I took the below information from this web site. It's very interesting. They say to look for KFP foods in February - March. Hope I can find them in my area.  If you have an online resource please post.

Some things to be aware of:
  • Kosher labeling in general cannot be used as a guide to determine whether a product does or does not contain milk.¹
  • Kosher for Passover does not mean "milk-free" or "safe for your child". 
  • Kosher labeling does not address cross contamination issues, therefore it's possible that traces of allergens may be in Kosher foods, just like any other manufactured foods. As always, be sure to read the ingredient statement on every item purchased and contact the manufacturers to determine its safety just like any other food you would buy.
  • Kosher for Passover foods often contain eggs and nuts. In fact, eggs and nuts abound during Passover.
  • If you do want to purchase Kosher for Passover foods, shop early and go often as the availability varies in the weeks leading up to Passover.
  • Do not confuse the "P" in Kosher for Passover for "parve" which means "neither meat nor milk". For instance, a product labeled OUP doesn't mean 'Parve', it means "for Passover consumption" and it still may be dairy. Parve foods are available year 'round but may or may not be Kosher for Passover. Be careful when reading labels; at least one Kosher certifying agency uses the symbol "P" as parve, not Passover, which can cause further confusion.
  • Many Kosher for Passover products contain potato derivatives such as potato starch and/or potato syrup which are used to replace the corn syrup or corn starch in the ingredients. Oils are generally replaced with cottonseed oil.
  • Some of these items are available year ‘round though most are not. Some ketchups, soups and sugars are sold Kosher for Passover throughout the year, for instance.
  • Kosher for Passover foods are not inexpensive. The prices may be as much as double or more the cost of comparable groceries. Be sure to factor that into your budget when stocking up.
  • Kosher for Passover foods are not health foods. They often contain sugars and hydrogenated oils. There is often little nutritional value compared to its usual non-Kosher for Passover counterpart. Make sure that you are comfortable with the nutritional labeling for any product you purchase.

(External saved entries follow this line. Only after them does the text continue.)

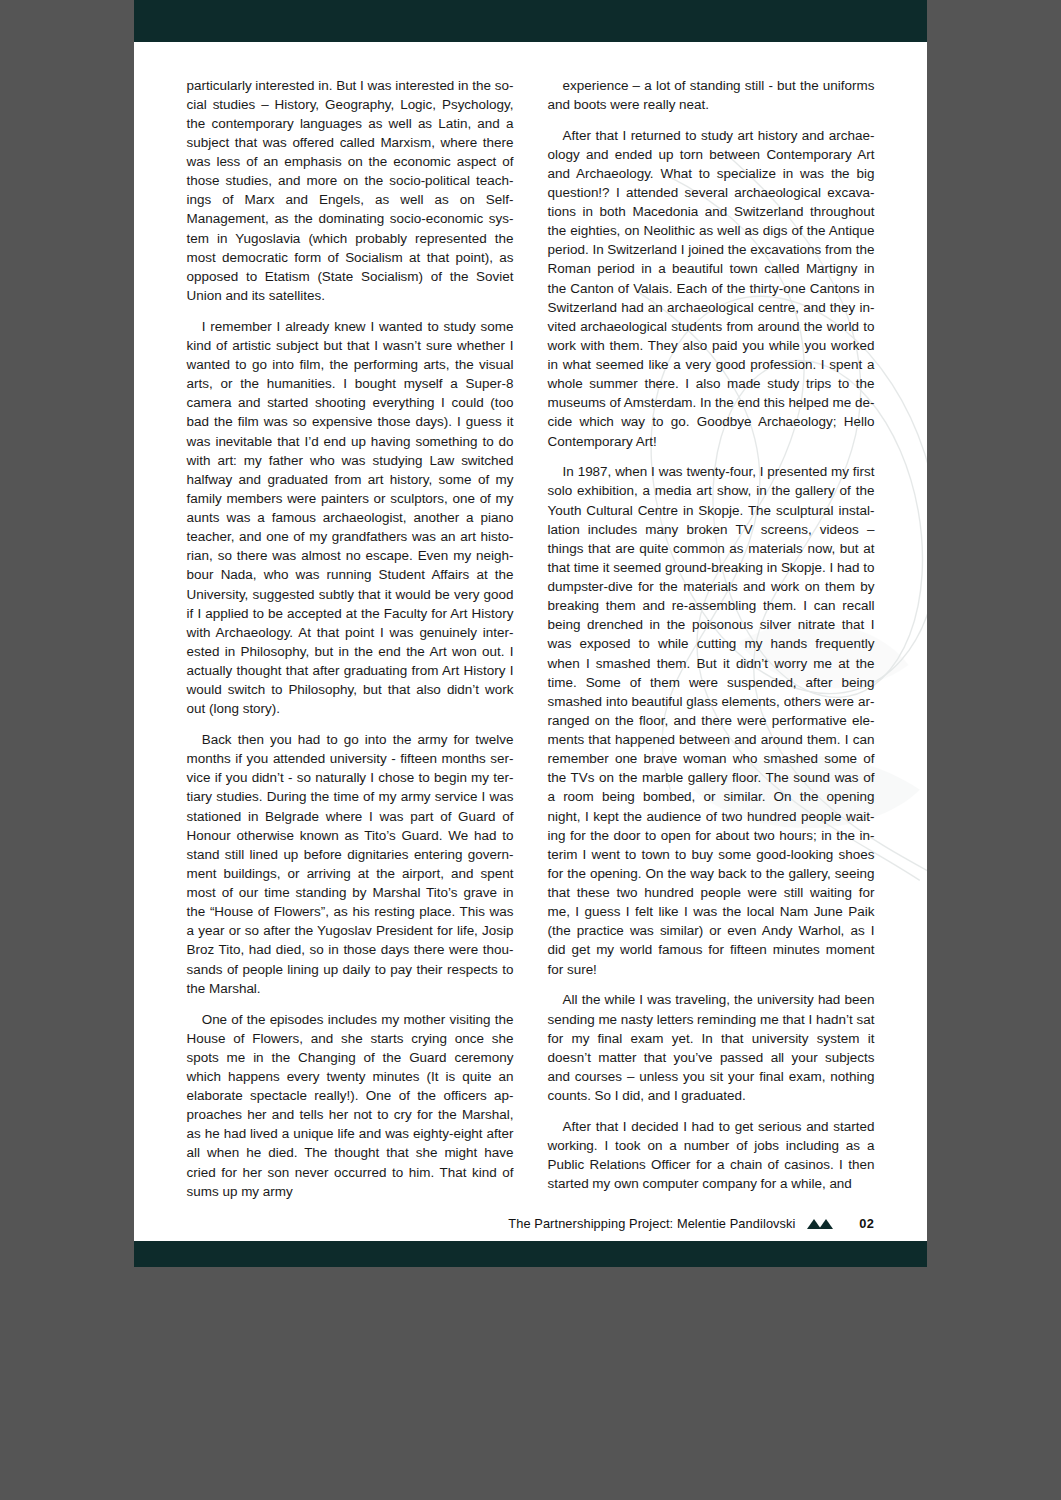particularly interested in. But I was interested in the social studies – History, Geography, Logic, Psychology, the contemporary languages as well as Latin, and a subject that was offered called Marxism, where there was less of an emphasis on the economic aspect of those studies, and more on the socio-political teachings of Marx and Engels, as well as on Self-Management, as the dominating socio-economic system in Yugoslavia (which probably represented the most democratic form of Socialism at that point), as opposed to Etatism (State Socialism) of the Soviet Union and its satellites.
I remember I already knew I wanted to study some kind of artistic subject but that I wasn’t sure whether I wanted to go into film, the performing arts, the visual arts, or the humanities. I bought myself a Super-8 camera and started shooting everything I could (too bad the film was so expensive those days). I guess it was inevitable that I’d end up having something to do with art: my father who was studying Law switched halfway and graduated from art history, some of my family members were painters or sculptors, one of my aunts was a famous archaeologist, another a piano teacher, and one of my grandfathers was an art historian, so there was almost no escape. Even my neighbour Nada, who was running Student Affairs at the University, suggested subtly that it would be very good if I applied to be accepted at the Faculty for Art History with Archaeology. At that point I was genuinely interested in Philosophy, but in the end the Art won out. I actually thought that after graduating from Art History I would switch to Philosophy, but that also didn’t work out (long story).
Back then you had to go into the army for twelve months if you attended university - fifteen months service if you didn’t - so naturally I chose to begin my tertiary studies. During the time of my army service I was stationed in Belgrade where I was part of Guard of Honour otherwise known as Tito’s Guard. We had to stand still lined up before dignitaries entering government buildings, or arriving at the airport, and spent most of our time standing by Marshal Tito’s grave in the “House of Flowers”, as his resting place. This was a year or so after the Yugoslav President for life, Josip Broz Tito, had died, so in those days there were thousands of people lining up daily to pay their respects to the Marshal.
One of the episodes includes my mother visiting the House of Flowers, and she starts crying once she spots me in the Changing of the Guard ceremony which happens every twenty minutes (It is quite an elaborate spectacle really!). One of the officers approaches her and tells her not to cry for the Marshal, as he had lived a unique life and was eighty-eight after all when he died. The thought that she might have cried for her son never occurred to him. That kind of sums up my army
experience – a lot of standing still - but the uniforms and boots were really neat.
After that I returned to study art history and archaeology and ended up torn between Contemporary Art and Archaeology. What to specialize in was the big question!? I attended several archaeological excavations in both Macedonia and Switzerland throughout the eighties, on Neolithic as well as digs of the Antique period. In Switzerland I joined the excavations from the Roman period in a beautiful town called Martigny in the Canton of Valais. Each of the thirty-one Cantons in Switzerland had an archaeological centre, and they invited archaeological students from around the world to work with them. They also paid you while you worked in what seemed like a very good profession. I spent a whole summer there. I also made study trips to the museums of Amsterdam. In the end this helped me decide which way to go. Goodbye Archaeology; Hello Contemporary Art!
In 1987, when I was twenty-four, I presented my first solo exhibition, a media art show, in the gallery of the Youth Cultural Centre in Skopje. The sculptural installation includes many broken TV screens, videos – things that are quite common as materials now, but at that time it seemed ground-breaking in Skopje. I had to dumpster-dive for the materials and work on them by breaking them and re-assembling them. I can recall being drenched in the poisonous silver nitrate that I was exposed to while cutting my hands frequently when I smashed them. But it didn’t worry me at the time. Some of them were suspended, after being smashed into beautiful glass elements, others were arranged on the floor, and there were performative elements that happened between and around them. I can remember one brave woman who smashed some of the TVs on the marble gallery floor. The sound was of a room being bombed, or similar. On the opening night, I kept the audience of two hundred people waiting for the door to open for about two hours; in the interim I went to town to buy some good-looking shoes for the opening. On the way back to the gallery, seeing that these two hundred people were still waiting for me, I guess I felt like I was the local Nam June Paik (the practice was similar) or even Andy Warhol, as I did get my world famous for fifteen minutes moment for sure!
All the while I was traveling, the university had been sending me nasty letters reminding me that I hadn’t sat for my final exam yet. In that university system it doesn’t matter that you’ve passed all your subjects and courses – unless you sit your final exam, nothing counts. So I did, and I graduated.
After that I decided I had to get serious and started working. I took on a number of jobs including as a Public Relations Officer for a chain of casinos. I then started my own computer company for a while, and
The Partnershipping Project: Melentie Pandilovski 02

What foods should I stock up on before Passover?
  • Kosher for Passover foods that KFA members have found helpful include:
  • Margarine (made without dairy, and soy and corn)

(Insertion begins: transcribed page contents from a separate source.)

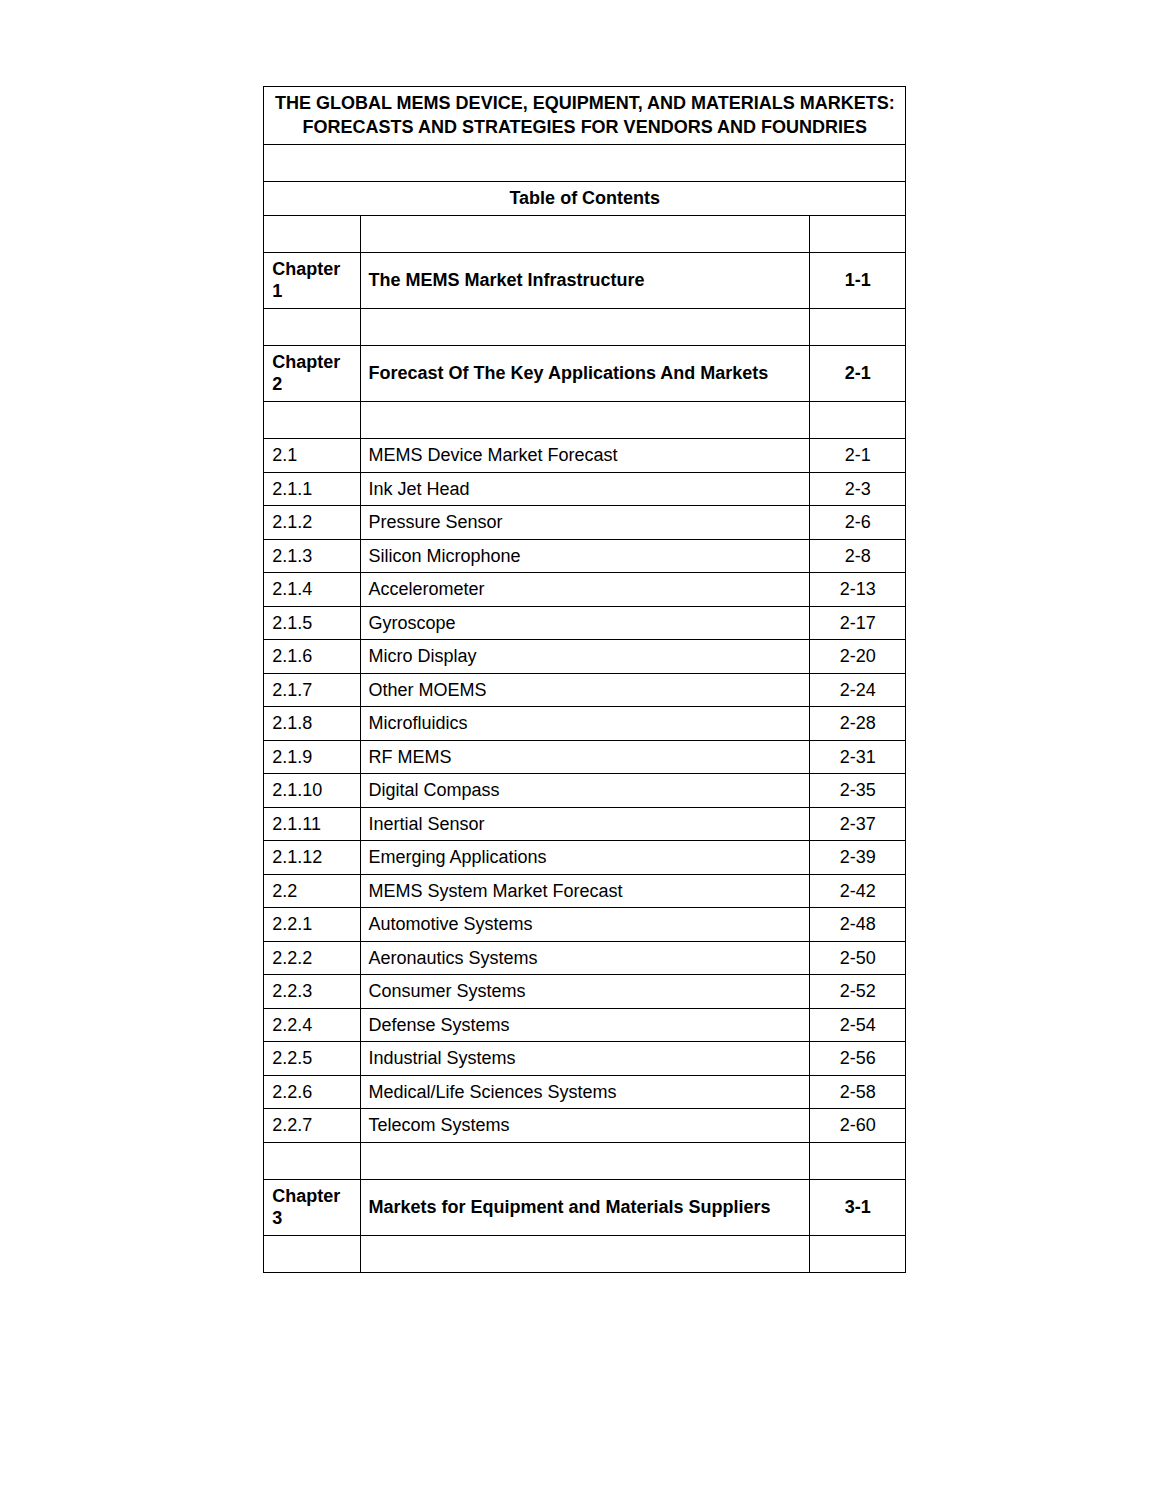| THE GLOBAL MEMS DEVICE, EQUIPMENT, AND MATERIALS MARKETS: FORECASTS AND STRATEGIES FOR VENDORS AND FOUNDRIES |
| Table of Contents |
| Chapter 1 | The MEMS Market Infrastructure | 1-1 |
| Chapter 2 | Forecast Of The Key Applications And Markets | 2-1 |
| 2.1 | MEMS Device Market Forecast | 2-1 |
| 2.1.1 | Ink Jet Head | 2-3 |
| 2.1.2 | Pressure Sensor | 2-6 |
| 2.1.3 | Silicon Microphone | 2-8 |
| 2.1.4 | Accelerometer | 2-13 |
| 2.1.5 | Gyroscope | 2-17 |
| 2.1.6 | Micro Display | 2-20 |
| 2.1.7 | Other MOEMS | 2-24 |
| 2.1.8 | Microfluidics | 2-28 |
| 2.1.9 | RF MEMS | 2-31 |
| 2.1.10 | Digital Compass | 2-35 |
| 2.1.11 | Inertial Sensor | 2-37 |
| 2.1.12 | Emerging Applications | 2-39 |
| 2.2 | MEMS System Market Forecast | 2-42 |
| 2.2.1 | Automotive Systems | 2-48 |
| 2.2.2 | Aeronautics Systems | 2-50 |
| 2.2.3 | Consumer Systems | 2-52 |
| 2.2.4 | Defense Systems | 2-54 |
| 2.2.5 | Industrial Systems | 2-56 |
| 2.2.6 | Medical/Life Sciences Systems | 2-58 |
| 2.2.7 | Telecom Systems | 2-60 |
| Chapter 3 | Markets for Equipment and Materials Suppliers | 3-1 |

  • Chocolate chips (made without milk or soy)
  • Whipped topping (made without dairy, and soy and corn)
  • Flavored syrups, including vanilla, chocolate black cherry, strawberry and raspberry (made without corn)
  • Potato crisps
  • Coating mix for baked chicken
  • Bullion
  • Soup/dip mix
  • Candy (made without corn)
  • Bubble gum (made without corn)
  • Marshmallows (made without corn and soy; but made with egg white or fish gelatin)
  • Vanilla extract
  • Fruit leather
  • Ketchup
  • Mayonnaise
  • Olive oil cooking spray (made without soy lecithin)
  • Soda (made without corn)
  • Gelatin (made from egg or fish or non-animal-based vegan sources)
  • Pudding mix
  • Corned beef
  • Pastrami
  • Hot dogs (soy- free)
  • Chocolate syrup (made without dairy, and soy and corn)
  • Coca-Cola and other sodas (uses cane sugar and is made without corn)
  • Fruit snacks
  • Cottonseed oil
  • Cake mixes (wheat-based cake mixes that are made without dairy and corn)
  • Duck sauce
  • Chocolate spread (made without dairy, and soy and corn)
  • Artificial mustard (made without mustard seed)
  • Frozen foods, like frozen latkes (potato pancakes) (made without dairy, soy, egg and corn)
  • Ice cream (dairy and non-dairy alternatives), sherbets and popsicles.